WORK TO BE COMPLETED:
From the line that contains "### Return type" through the line that contains "the request object", output every line of the listing below exactly and leave out all the rest.

DATA EXTRACT:
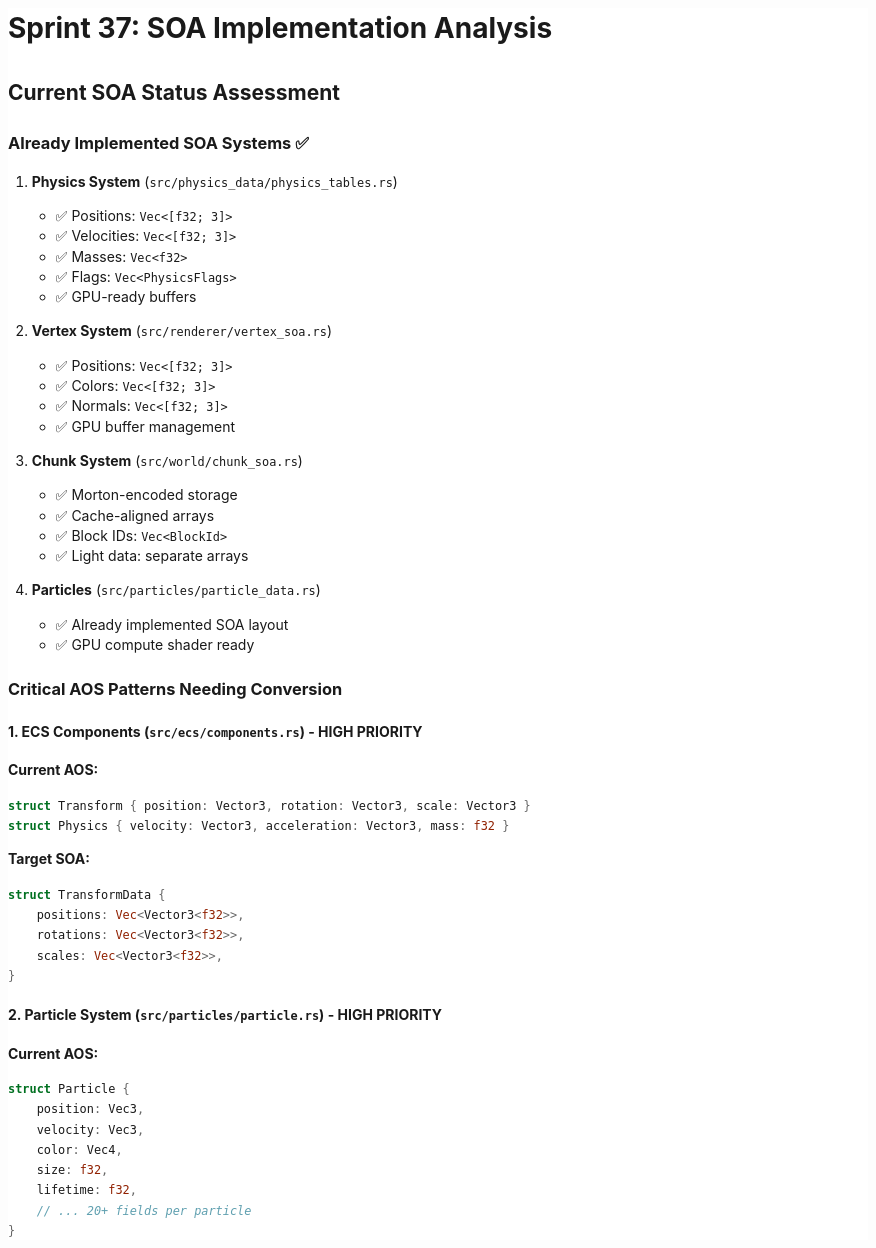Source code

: # Sprint 37: SOA Implementation Analysis

## Current SOA Status Assessment

### Already Implemented SOA Systems ✅
1. **Physics System** (`src/physics_data/physics_tables.rs`)
   - ✅ Positions: `Vec<[f32; 3]>`
   - ✅ Velocities: `Vec<[f32; 3]>`
   - ✅ Masses: `Vec<f32>`
   - ✅ Flags: `Vec<PhysicsFlags>`
   - ✅ GPU-ready buffers

2. **Vertex System** (`src/renderer/vertex_soa.rs`)
   - ✅ Positions: `Vec<[f32; 3]>`
   - ✅ Colors: `Vec<[f32; 3]>`
   - ✅ Normals: `Vec<[f32; 3]>`
   - ✅ GPU buffer management

3. **Chunk System** (`src/world/chunk_soa.rs`)
   - ✅ Morton-encoded storage
   - ✅ Cache-aligned arrays
   - ✅ Block IDs: `Vec<BlockId>`
   - ✅ Light data: separate arrays

4. **Particles** (`src/particles/particle_data.rs`)
   - ✅ Already implemented SOA layout
   - ✅ GPU compute shader ready

### Critical AOS Patterns Needing Conversion

#### 1. ECS Components (`src/ecs/components.rs`) - HIGH PRIORITY
**Current AOS:**
```rust
struct Transform { position: Vector3, rotation: Vector3, scale: Vector3 }
struct Physics { velocity: Vector3, acceleration: Vector3, mass: f32 }
```

**Target SOA:**
```rust
struct TransformData {
    positions: Vec<Vector3<f32>>,
    rotations: Vec<Vector3<f32>>,
    scales: Vec<Vector3<f32>>,
}
```

#### 2. Particle System (`src/particles/particle.rs`) - HIGH PRIORITY
**Current AOS:**
```rust
struct Particle {
    position: Vec3,
    velocity: Vec3,
    color: Vec4,
    size: f32,
    lifetime: f32,
    // ... 20+ fields per particle
}
```
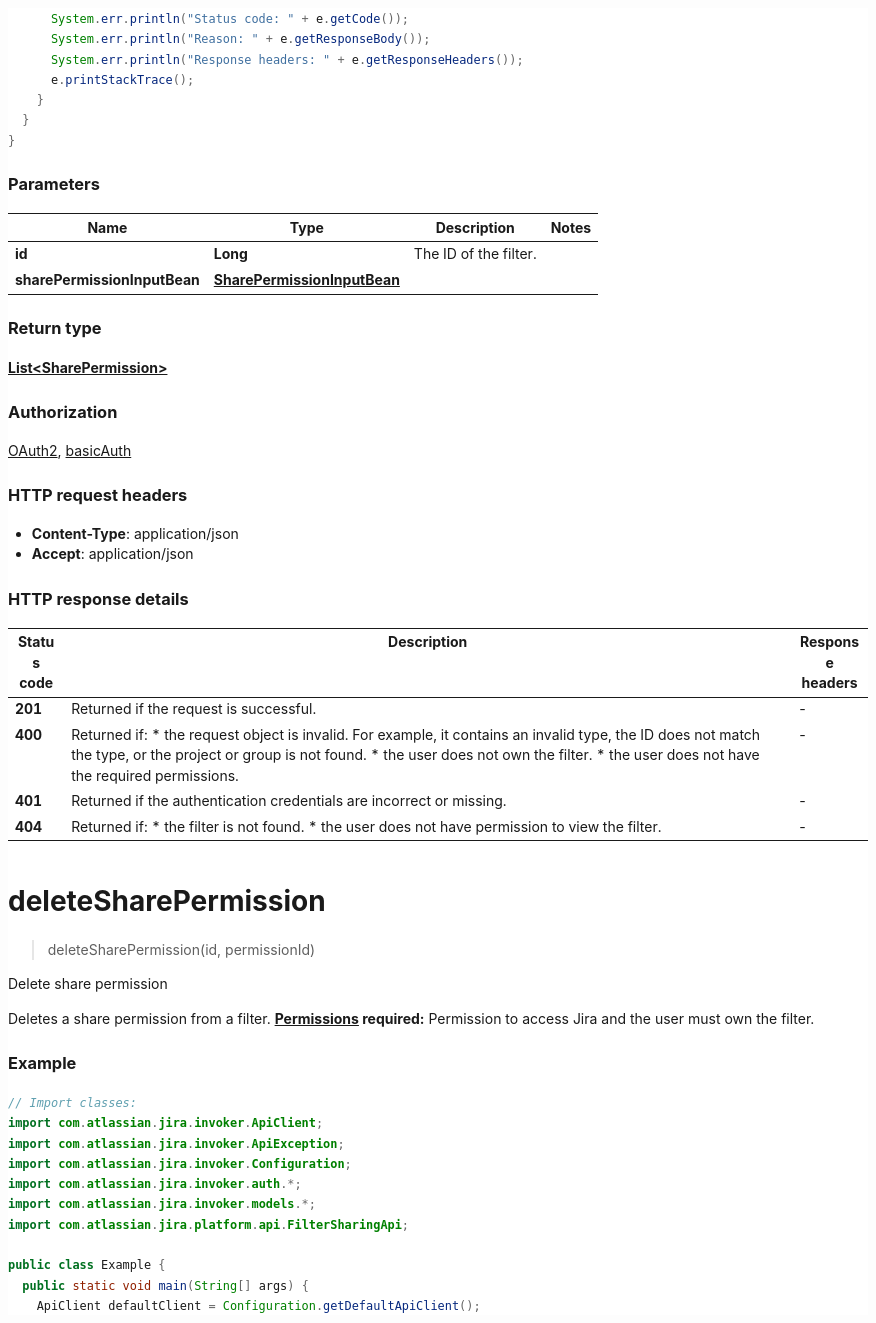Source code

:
 ```java
      System.err.println("Status code: " + e.getCode());
      System.err.println("Reason: " + e.getResponseBody());
      System.err.println("Response headers: " + e.getResponseHeaders());
      e.printStackTrace();
    }
  }
}
```

### Parameters

| Name | Type | Description  | Notes |
|------------- | ------------- | ------------- | -------------|
| **id** | **Long**| The ID of the filter. | |
| **sharePermissionInputBean** | [**SharePermissionInputBean**](SharePermissionInputBean.md)|  | |

### Return type

[**List&lt;SharePermission&gt;**](SharePermission.md)

### Authorization

[OAuth2](../README.md#OAuth2), [basicAuth](../README.md#basicAuth)

### HTTP request headers

 - **Content-Type**: application/json
 - **Accept**: application/json

### HTTP response details
| Status code | Description | Response headers |
|-------------|-------------|------------------|
| **201** | Returned if the request is successful. |  -  |
| **400** | Returned if:   *  the request object is invalid. For example, it contains an invalid type, the ID does not match the type, or the project or group is not found.  *  the user does not own the filter.  *  the user does not have the required permissions. |  -  |
| **401** | Returned if the authentication credentials are incorrect or missing. |  -  |
| **404** | Returned if:   *  the filter is not found.  *  the user does not have permission to view the filter. |  -  |

<a id="deleteSharePermission"></a>
# **deleteSharePermission**
> deleteSharePermission(id, permissionId)

Delete share permission

Deletes a share permission from a filter.  **[Permissions](#permissions) required:** Permission to access Jira and the user must own the filter.

### Example
```java
// Import classes:
import com.atlassian.jira.invoker.ApiClient;
import com.atlassian.jira.invoker.ApiException;
import com.atlassian.jira.invoker.Configuration;
import com.atlassian.jira.invoker.auth.*;
import com.atlassian.jira.invoker.models.*;
import com.atlassian.jira.platform.api.FilterSharingApi;

public class Example {
  public static void main(String[] args) {
    ApiClient defaultClient = Configuration.getDefaultApiClient();
```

SOLUTION BELOW:
### Return type

[**List&lt;SharePermission&gt;**](SharePermission.md)

### Authorization

[OAuth2](../README.md#OAuth2), [basicAuth](../README.md#basicAuth)

### HTTP request headers

 - **Content-Type**: application/json
 - **Accept**: application/json

### HTTP response details
| Status code | Description | Response headers |
|-------------|-------------|------------------|
| **201** | Returned if the request is successful. |  -  |
| **400** | Returned if:   *  the request object is invalid. For example, it contains an invalid type, the ID does not match the type, or the project or group is not found.  *  the user does not own the filter.  *  the user does not have the required permissions. |  -  |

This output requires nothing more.